On Wed, 14 Mar 2012 at 5:50pm, Ralph Castain wrote
On Mar 14, 2012, at 5:44 PM, Reuti wrote:
(I was just typing when Ralph's message came in: I can confirm this. To
avoid it, it would mean for Open MPI to collect all lines from the
hostfile which are on the same machine. SGE creates entries for each
queue/host pair in the machine file).
Hmmm…I can take a look at the allocator module and see why we aren't
doing it. Would the host names be the same for the two queues?

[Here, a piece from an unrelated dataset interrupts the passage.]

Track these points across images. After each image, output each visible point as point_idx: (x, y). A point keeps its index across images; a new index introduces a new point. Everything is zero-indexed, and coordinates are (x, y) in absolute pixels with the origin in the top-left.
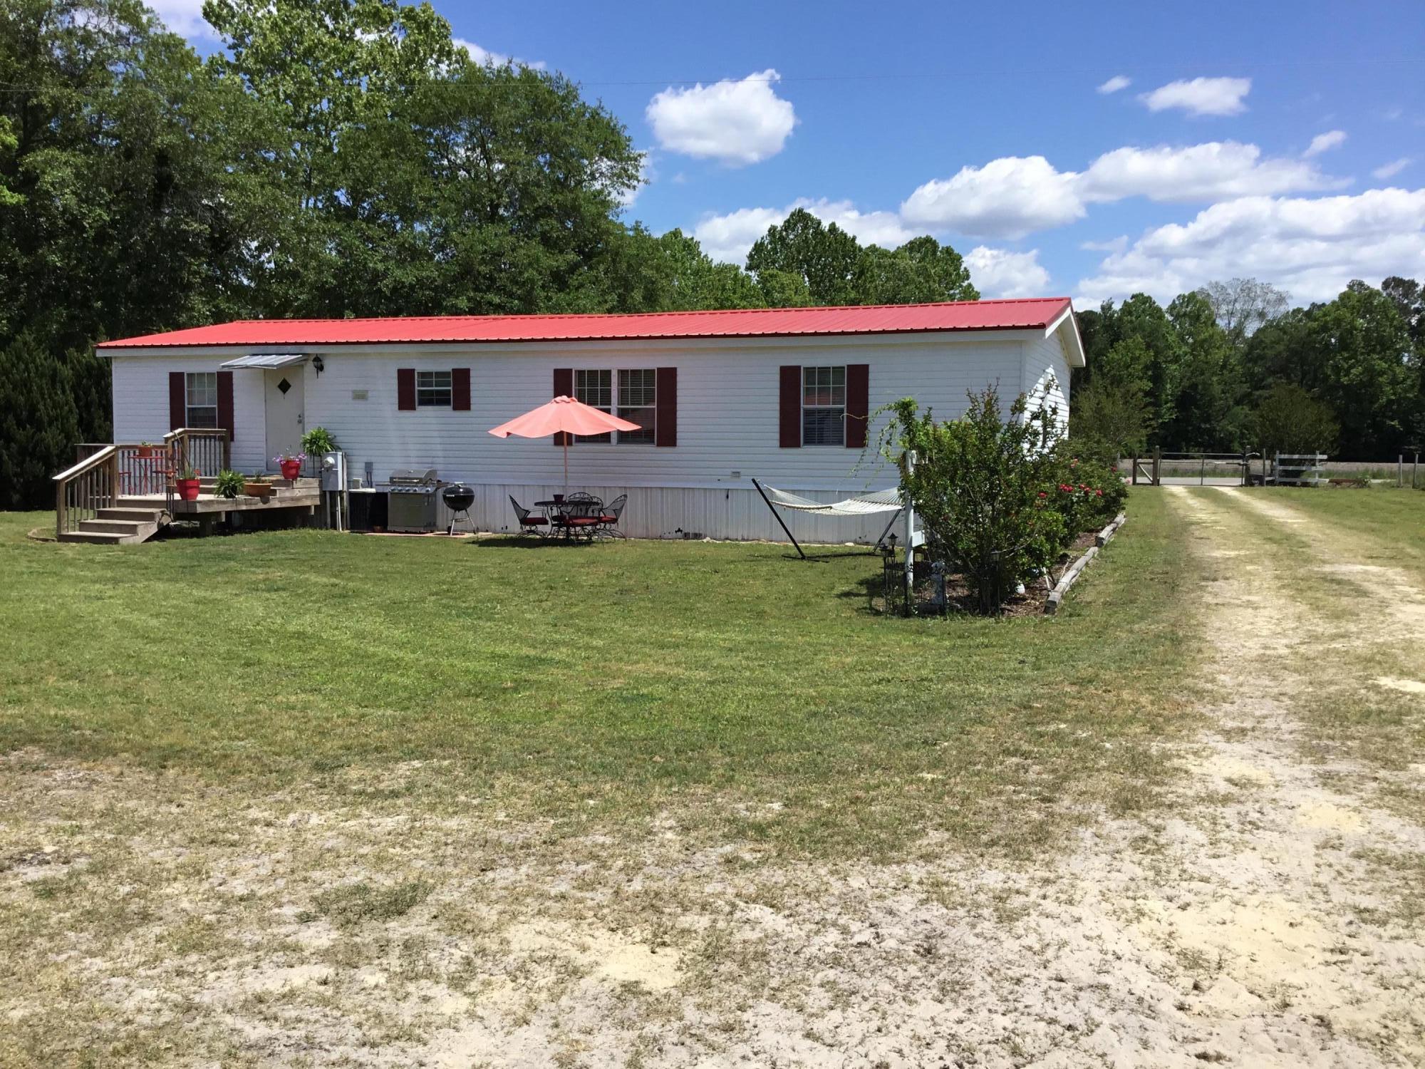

I can't speak authoritatively like Reuti can, but here's what a hostfile
looks like on my cluster (note that all our name resolution is done via
/etc/hosts -- there's no DNS involved):
iq103 8 lab.q@iq103 <NULL>
iq103 1 test.q@iq103 <NULL>
iq104 8 lab.q@iq104 <NULL>
iq104 1 test.q@iq104 <NULL>
opt221 2 lab.q@opt221 <NULL>
opt221 1 test.q@opt221 <NULL>
@Ralph: it could work if SGE would have a facility to request the
desired queue in `qrsh -inherit ...`, because then the $TMPDIR would be
unique for each orted again (assuming its using different ports for
each).
Gotcha! I suspect getting the allocator to handle this cleanly is the
better solution, though.
If I can help (testing patches, e.g.), let me know.
--
Joshua Baker-LePain
QB3 Shared Cluster Sysadmin
UCSF